Some of the earlier Adderall edits felt “overworked,” so the published version of the book is fairly close to the original, she says. “I remember [editing] up to like a 100 pages a day, without [the Adderall], just breezing through things and knowing what I wanted.”
Mostly, the changes consist of deleting things that were nonessential, and then expanding on others. The book, according to the cover, is technically a novel, and certain aspects were fictionalized. An example is the relationship with a person referred to in Liveblog as “omitted,” because he’d requested his name not be divulged, most likely due to his role in the publishing world. “He asked for some details…to be toned down. He sent me 52 pages of edits he wanted,” she says, laughing. “Like, ‘Delete this, change anxious to thought.’” The result still has the unfiltered quality of the original blog but now follows a narrative arc, complete with scenes that feel effortlessly literary.
I spent the night at Megan’s house, sleeping in Megan’s bed. In the morning, she made me a green smoothie, a more “I got my shit together” version than the one from Liveblog, which she deemed the “least you can do smoothie” and consisted of just spinach and bananas; this one also had cucumber, oranges, and an avocado.
We headed over to her mom’s condo, about 40 minutes outside of Baltimore, me following Megan in her Honda Civic hatchback. I had requested to meet her partially because she was the most important character in Liveblog, excepting Megan herself, and partially because she seemed wonderful. Some of the warmer parts of the book involve the two of them “partying” late into the night, which is how Megan describes them talking, laughing, crying, and watching TV in her mom’s bedroom. In the book, her mom seems soft and wise, kind and strong, giving Megan loving advice while seeming to accept her daughter for who she was, troubles and all.

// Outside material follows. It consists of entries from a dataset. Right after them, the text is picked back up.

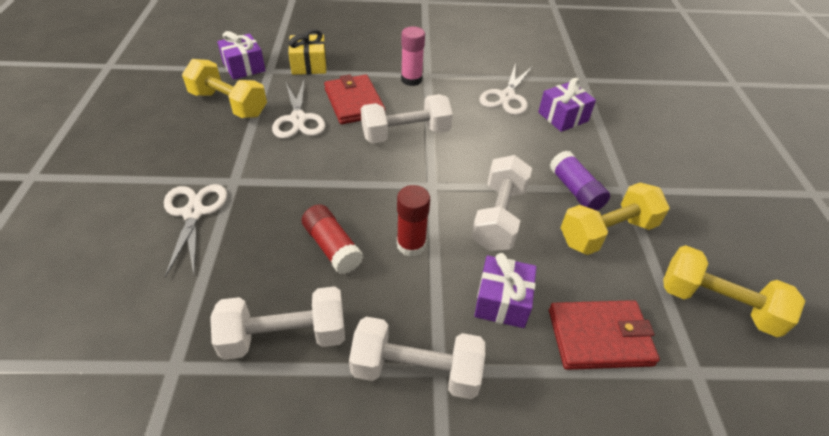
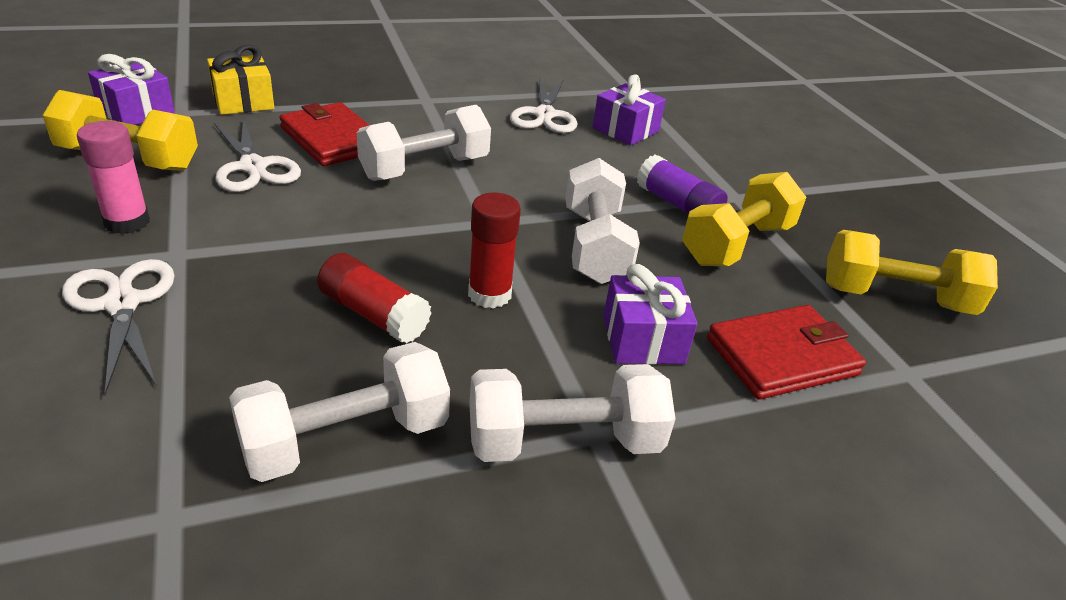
camera: 20 degrees left, 10 degrees down
pink glue stick [401,26,425,86] -> pink glue stick moved to [77,121,150,234]

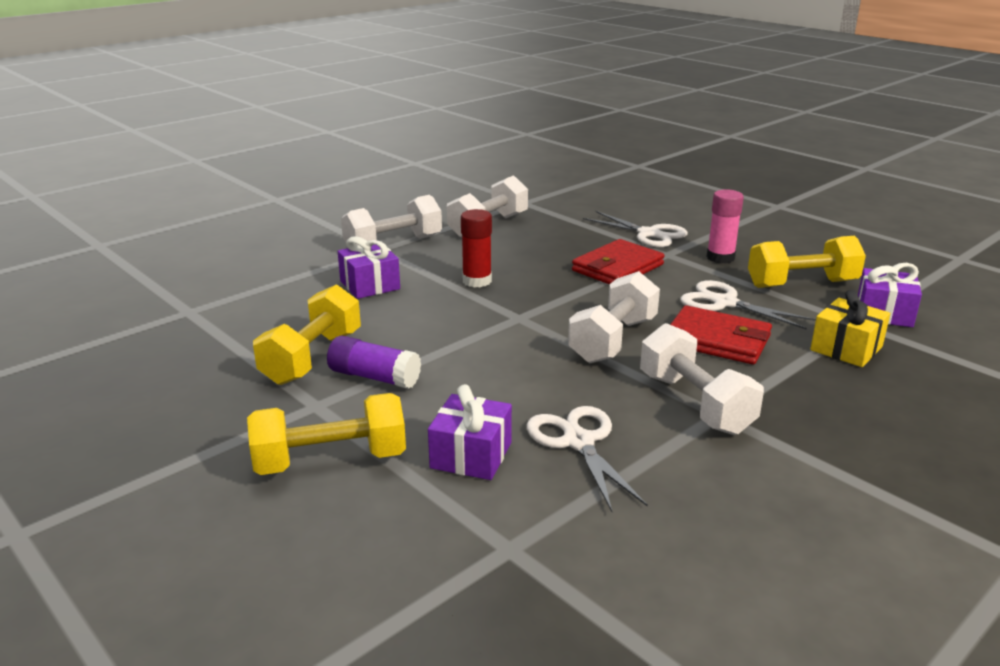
camera: 160 degrees right, 10 degrees down
red glue stick [317,253,431,344] -> none
white dumbbell [566,158,640,284] -> white dumbbell moved to [640,323,764,435]
red wallet [707,305,866,400] -> red wallet moved to [572,239,665,285]
yellow dumbbell [826,230,998,315] -> yellow dumbbell moved to [247,393,406,475]

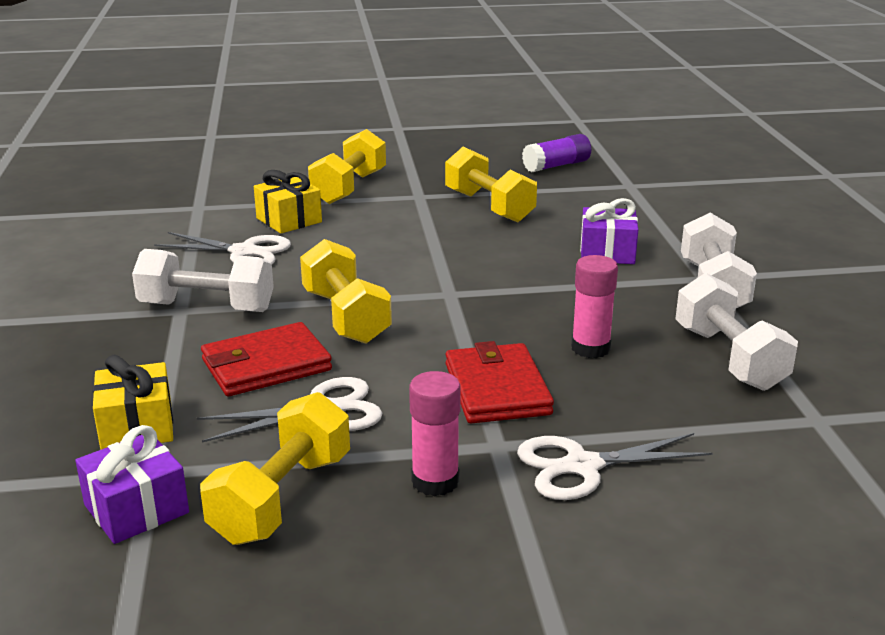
camera: 125 degrees right, 0 degrees up
purple glue stick [327,336,421,389] -> purple glue stick moved to [522,134,591,173]
purple gift [428,384,512,480] -> yellow gift [254,170,322,233]
red glue stick [461,209,492,288] -> none
white dumbbell [568,271,660,363] -> yellow dumbbell [300,239,392,344]
none -> pink glue stick [571,255,618,358]

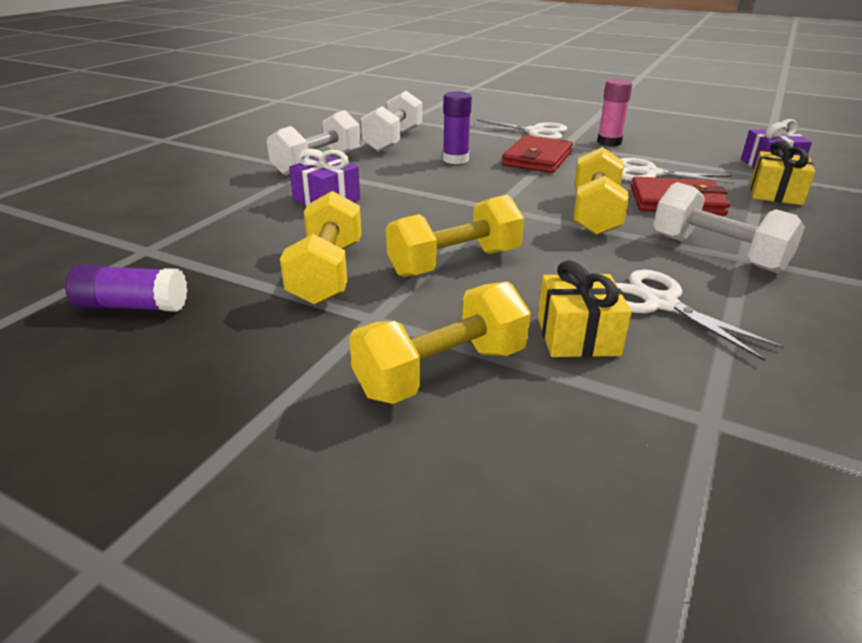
camera: 145 degrees left, 5 degrees up
yellow dumbbell [200,392,350,545] -> yellow dumbbell moved to [386,195,524,277]
pink glue stick [571,255,618,358] -> purple glue stick [443,91,472,164]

And her mom is just how I’d imagined her, compassionate and smart and funny. Her condo is just like I’d imagined it too; as Megan writes in Liveblog, it’s full of all “the pretty things she’s collected over the years.”
We sat down in the living room and talked about politics and therapy and Megan’s struggles. At one point, her mom began asking numerous questions about Megan’s relationship with her ex-husband. At first Megan patiently responded, before eventually asking, “Can we like, not talk about this anymore?” I asked Megan’s mom about her own life, growing up in the Midwest, her career as a transcriptionist and then travel writer, and Megan’s childhood (she was a drama kid in high school).
Eventually I looked at the clock and realized nearly two hours had passed without me noticing; it was close to five and time for me to leave. Right before I left, Megan pulled out a disposable camera, and we took turns taking photos of each other: me with Megan, Megan with her mom, me with Megan’s mom. As we stood by the door, we talked briefly about Megan’s book. I thought about my own parents, how they’re proud of me for my writing but also don’t quite seem to “get it.” It suddenly seemed important for Megan’s mom to “get it,” to understand this remarkable thing her daughter had accomplished. “Megan’s been able to do something really amazing here,” I said. “She’s really special.” Her mom smiled, hugged me. She got it. This was not the mother of the self-destructive, mentally unstable addict from five years ago. This was the mother of Megan Boyle, the novelist.
Megan Boyle will be reading the entire text of Liveblog, for roughly 48 hours straight, from 11/14-11/16 at Murmrr in Brooklyn.